> Problems and tasks
1 - Reproduce word for word the part of the Python guide from "By adding the" to "the package name.".
2 - Resume the Python guide after its last sentence and keep writing.

By adding the `!` symbol we are telling the Jupyter notebook to interpret the line as a bash command, rather than a python one.

### Import

To import a package into our running application, we use the `import` command, followed by the package name.

In [1]:
import math
math.sqrt(49)

7.0

If we want to import all the functions and variables in a package we can use:

In [2]:
from math import *
sqrt(49)

7.0

Which is more similar to what we would use in [R](https://www.r-project.org). We have to be careful, however, as this can cause problems with clashing functions and variables if different packages use the same names (if two packages, for example, define the `sqrt` function).
A way to import specific functions from a package is:

In [3]:
from math import sqrt
sqrt(49)

7.0

### Virtual Environments

Virtual Environments are strongly suggested for anyone who does development in [Python](https://www.python.org/). This is because they help solve a lot of problems with packages dependencies, making the code reproducible, and installing packages in systems where we don't have admin privileges. Learning what are and how to use virtual environments is outside the scope of this quick guide (as throughout the webinar we will be working with a Docker image that already contains all the required dependencies to run the code), but the main idea of these tools is to create isolated "versions" of the [Python](https://www.python.org/) language and packages required to run a specific application so that several different versions can co-exist in the same system. For more info on working with virtual environments, have a look at these guides: [venv](https://realpython.com/python-virtual-environments-a-primer/) and [conda](https://whiteboxml.com/blog/the-definitive-guide-to-python-virtual-environments-with-conda)

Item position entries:
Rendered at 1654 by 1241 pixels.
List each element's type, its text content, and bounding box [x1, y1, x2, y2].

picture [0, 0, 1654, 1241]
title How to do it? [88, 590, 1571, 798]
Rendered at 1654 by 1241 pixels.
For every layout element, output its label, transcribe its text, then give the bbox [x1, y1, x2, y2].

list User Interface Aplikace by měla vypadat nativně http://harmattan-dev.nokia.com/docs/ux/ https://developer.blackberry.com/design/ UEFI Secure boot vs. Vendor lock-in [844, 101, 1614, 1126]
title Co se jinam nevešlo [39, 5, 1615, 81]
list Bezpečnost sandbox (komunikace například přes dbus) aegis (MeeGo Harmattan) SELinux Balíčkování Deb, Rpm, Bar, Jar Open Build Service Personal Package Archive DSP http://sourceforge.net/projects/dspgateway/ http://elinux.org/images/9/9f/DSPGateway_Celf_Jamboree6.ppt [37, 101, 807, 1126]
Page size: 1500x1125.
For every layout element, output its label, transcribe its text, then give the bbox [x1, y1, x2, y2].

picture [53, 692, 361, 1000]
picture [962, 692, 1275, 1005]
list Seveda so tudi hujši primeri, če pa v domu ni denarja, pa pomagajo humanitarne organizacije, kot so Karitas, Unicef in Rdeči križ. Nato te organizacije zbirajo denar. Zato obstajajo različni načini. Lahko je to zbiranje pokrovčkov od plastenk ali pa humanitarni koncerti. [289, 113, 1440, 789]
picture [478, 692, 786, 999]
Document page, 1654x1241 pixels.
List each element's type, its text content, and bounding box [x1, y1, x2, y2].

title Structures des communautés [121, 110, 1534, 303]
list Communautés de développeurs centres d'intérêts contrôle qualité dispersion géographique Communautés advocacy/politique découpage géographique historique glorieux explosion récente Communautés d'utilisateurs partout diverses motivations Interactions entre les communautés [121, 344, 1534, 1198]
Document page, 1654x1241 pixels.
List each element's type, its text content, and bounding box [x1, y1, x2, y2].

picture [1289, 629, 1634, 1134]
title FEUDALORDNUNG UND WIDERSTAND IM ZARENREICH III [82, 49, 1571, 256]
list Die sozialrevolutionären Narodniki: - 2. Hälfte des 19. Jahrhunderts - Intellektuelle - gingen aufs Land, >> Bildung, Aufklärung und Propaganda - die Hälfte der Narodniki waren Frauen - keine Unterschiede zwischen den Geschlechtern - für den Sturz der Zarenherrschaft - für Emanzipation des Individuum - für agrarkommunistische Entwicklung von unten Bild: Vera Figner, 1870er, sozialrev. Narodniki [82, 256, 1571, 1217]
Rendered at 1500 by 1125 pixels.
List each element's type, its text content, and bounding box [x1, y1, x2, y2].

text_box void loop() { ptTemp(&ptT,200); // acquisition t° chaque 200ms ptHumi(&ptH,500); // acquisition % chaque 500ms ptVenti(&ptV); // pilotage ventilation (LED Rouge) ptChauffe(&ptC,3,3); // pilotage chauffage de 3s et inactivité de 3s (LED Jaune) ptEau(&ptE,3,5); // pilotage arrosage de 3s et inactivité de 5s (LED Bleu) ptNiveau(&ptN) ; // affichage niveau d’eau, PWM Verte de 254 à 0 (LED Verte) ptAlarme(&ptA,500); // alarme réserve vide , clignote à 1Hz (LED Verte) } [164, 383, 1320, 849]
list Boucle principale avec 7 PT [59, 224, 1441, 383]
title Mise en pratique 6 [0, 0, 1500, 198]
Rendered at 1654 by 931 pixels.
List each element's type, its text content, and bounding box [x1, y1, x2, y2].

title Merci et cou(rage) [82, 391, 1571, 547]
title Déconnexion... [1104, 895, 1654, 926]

> Exercise responses
1 -
By adding the `!` symbol we are telling the Jupyter notebook to interpret the line as a bash command, rather than a python one.

### Import

To import a package into our running application, we use the `import` command, followed by the package name.

2 -
## Core Types

### Numeric


In most applications we can use numbers (both float and integers) the same way we would in [R](https://www.r-project.org). The only thing we have to be a bit careful with is staying within [underflow and overflow](https://pythonnumericalmethods.berkeley.edu/notebooks/chapter09.02-Floating-Point-Numbers.html) limits:

In [4]:
import sys
sys.float_info

sys.float_info(max=1.7976931348623157e+308, max_exp=1024, max_10_exp=308, min=2.2250738585072014e-308, min_exp=-1021, min_10_exp=-307, dig=15, mant_dig=53, epsilon=2.220446049250313e-16, radix=2, rounds=1)

### Strings

Strings, same as numerics, are pretty standard when compared to other programming languages. Since Python 3.X strings are unicode by default, so adding accents and other symbols is straightforward:

In [5]:
stringOne = "This is a string."
c = '''
This is a multiline (multilínea)
string.
'''
print(c)


This is a multiline (multilínea)
string.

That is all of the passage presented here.